Along with fad diets and crowded gyms, one thing you can always count on with an impending new year is predictions. From next year’s hottest tech trends to the celebrity baby watch, people around the world are predicting what’s in store for 2015, and experts watching the media industry are no different.
Earlier this month, the Nieman Journalism Lab, a Harvard-affiliated organization pushing the future of journalism, asked a select list of experts in the world of media to predict what 2015 will bring to the field.
Here are some of my favorites:
The rise of bullsh*t data journalism: According to Jacob Harris, senior software architect at The New York Times, “the wave of bullshit data is rising, and now it’s our turn to figure out how not to get swept away.”
Harris worries about the state of journalism as he watches news organizations flood their sites with “fast, cheap stories” just to hit their monthly traffic numbers. “And everybody knows that posts that feature several key charts or 40 maps that explain something tend to do pretty well in traffic,” he says.
Well, yes, they do. But we at InkHouse believe there is a proper way companies can gather credible data that will serve as a strong piece of their PR program. In a previous post, Beth Monaghan outlines the right ways to produce newsworthy data, which includes partnering with a credible third-party research firm to generate data that is valid and unique and will thereby enable a brand to offer new perspective to a conversation already taking place in the news.
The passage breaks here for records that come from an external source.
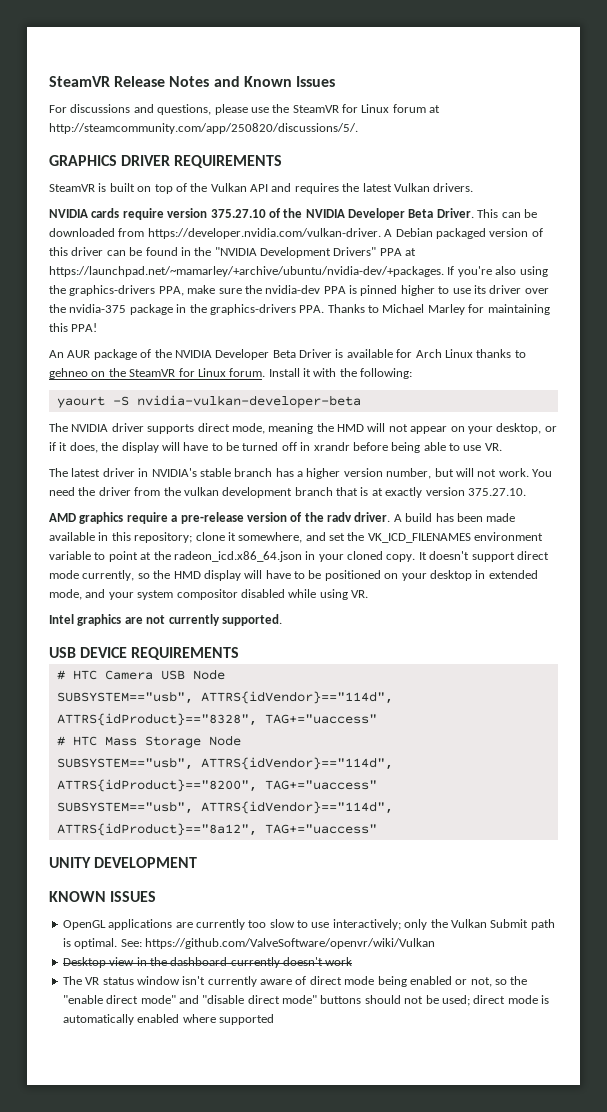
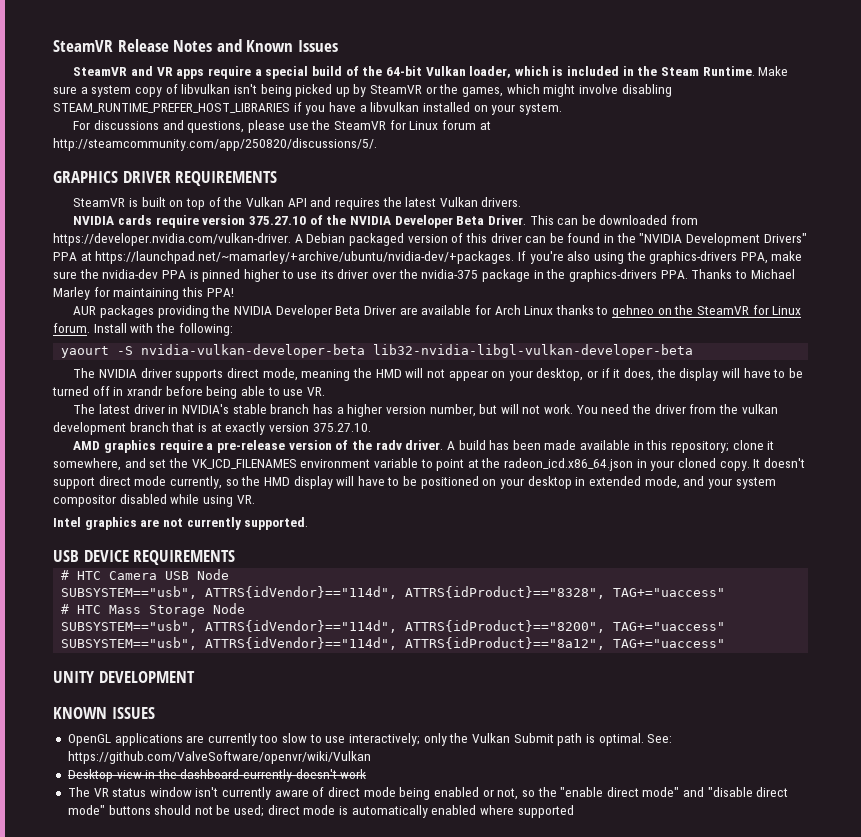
(335, 81) none -> [73,66,789,79] [53,84,672,97] [53,102,562,115] // SteamVR and VR apps require a special build of the 64-bit Vulkan loader, which is included in the Steam Runtime. Make sure a system copy of libvulkan isn't being picked up by SteamVR or the games, which might involve disabling STEAM_RUNTIME_PREFER_HOST_LIBRARIES if you have a libvulkan installed on your system.
[49,349,152,360] An AUR package of -> [73,305,209,318] AUR packages providing
[335,349,344,358] is -> [399,307,418,315] are
[303,368,311,377] it -> (127, 328) none
(361, 401) none -> [373,344,694,358] lib32-nvidia-libgl-vulkan-developer-beta

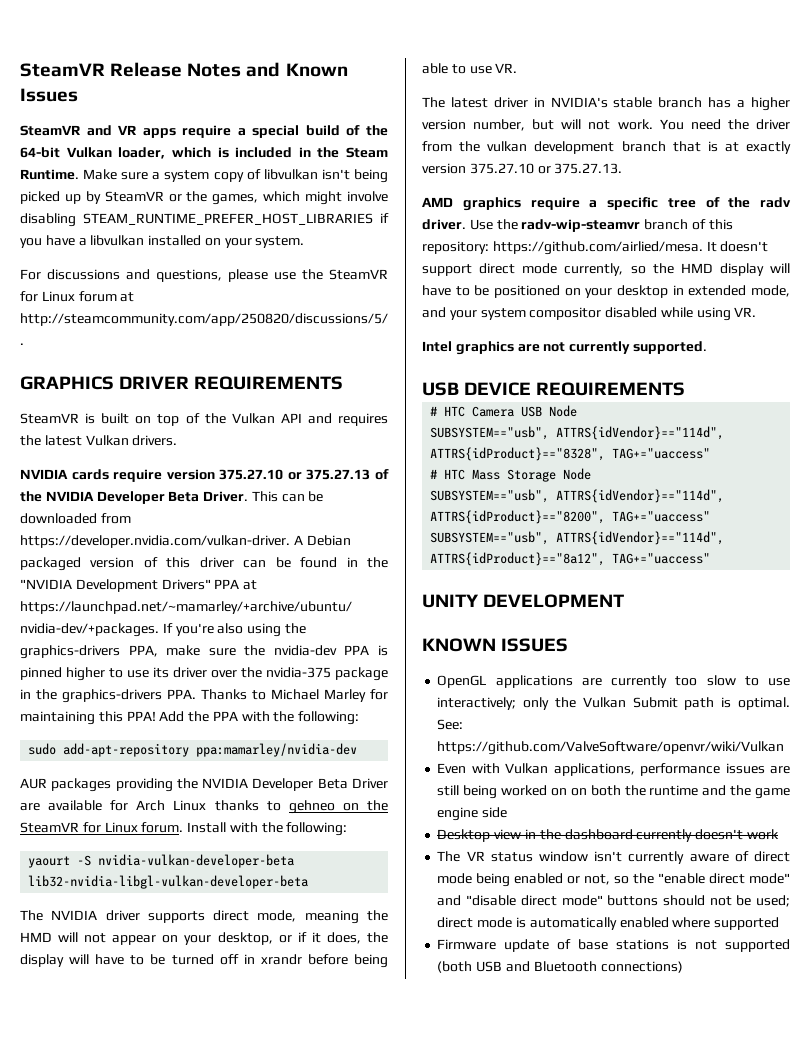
(307, 220) none -> [287,469,371,480] or 375.27.13
(234, 292) none -> [159,711,360,725] [28,743,358,757] Add the PPA with the following: // sudo add-apt-repository ppa:mamarley/nvidia-dev
[312,423,371,432] 375.27.10. -> [469,163,623,174] 375.27.10 or 375.27.13.
[217,440,332,453] pre-release version -> [607,197,696,210] specific tree
[446,440,775,453] [53,458,750,471] A build has been made available in this repository; clone it somewhere, and set the VK_ICD_FILENAMES environment variable to point at the radeon_icd.x86_64.json in your cloned copy. -> [469,219,733,232] [422,241,703,255] Use the radv-wip-steamvr branch of this repository: https://github.com/airlied/mesa.
(371, 757) none -> [437,763,790,776] [437,785,791,799] [437,807,508,821] // Even with Vulkan applications, performance issues are still being worked on on both the runtime and the game engine side
(574, 811) none -> [437,939,790,952] [437,961,683,973] // Firmware update of base stations is not supported (both USB and Bluetooth connections)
Native helps pay for the news: Native advertising certainly had its moment in the spotlight in 2014, and from the sound of it, 2015 will be no different. According to Amanda Hale, vice president of advertising and creative solutions at Talking Points Memo, “2015 will be the first year where native advertising programs will be in place at nearly every serious news organization… And I think that’s totally pivotal for journalism.”
Native, she says, “plays to the very heart of serious news organizations’ strengths” and her hope is that 2015 will be the year when people begin to see native advertising as a vitally important revenue stream for a publication, rather than a threat to journalistic standards.
We at InkHouse would say the jury is still out on native advertising. While we certainly encourage anything that financially supports our favorite news organizations, and wholeheartedly support brands producing their own content, we still find great success by first packaging a CEO’s point of view or insightful data into articles, infographics and slideshows that, as Tina Cassidy says, “get published, just like real journalism, on legitimate sites such as Forbes, the Harvard Business Review, Fast Co., Wired, and many others…without having to pay.”
Let’s see if developments in 2015 change our minds.
The readers we can’t friend: Heidi Moore, U.S. finance and economics editor at The Guardian, makes one of my favorite predictions: she says there is still a significant segment of this country that wants to consume news, but aren’t as clued in to the newest content platform or real-time news app as journalists and PR representatives.
It is her hope that 2015 is the year we start to address the news consumption needs of this group. “For those who need to survive, this is the key. For those who need to thrive, the next step to growth is reaching beyond the readers who are sitting ducks on social platforms. They want the news too.”
As the daughter of a man who loves the news – who made me love the news – but doesn’t spend time trolling his Facebook feed and likely has no idea what Twitter is, I completely agree. Through our obsession with social platforms, we are leaving out a good chunk of the population who wants to read our stories too.
People are willing to pay for good content: Maria Bustillos, a critic and writer in Los Angeles, says “2015 will see a tipping point in favor of subscription-based journalism online.” And with publications like The New Yorker, Financial Times and The New York Times maintaining successful subscription-based business models, it is clear that readers are willing pay for online access to worthwhile content.
The Wall Street Journal’s social media editor Sarah Marshall adds to that sentiment, saying that paying for news on mobile should be as easy as getting an Uber: “Name me a paid-for news site that has a payment method so easy that a new subscriber could sign up in less than five minutes while in a dark room after having consumed a few glasses of festive punch.”
Now, if content subscriptions are as cheap as getting an Uber, I am all in.
You can read these predictions and many more at the Nieman Journalism Lab site. We are eager to see what 2015 brings, and hope you are too.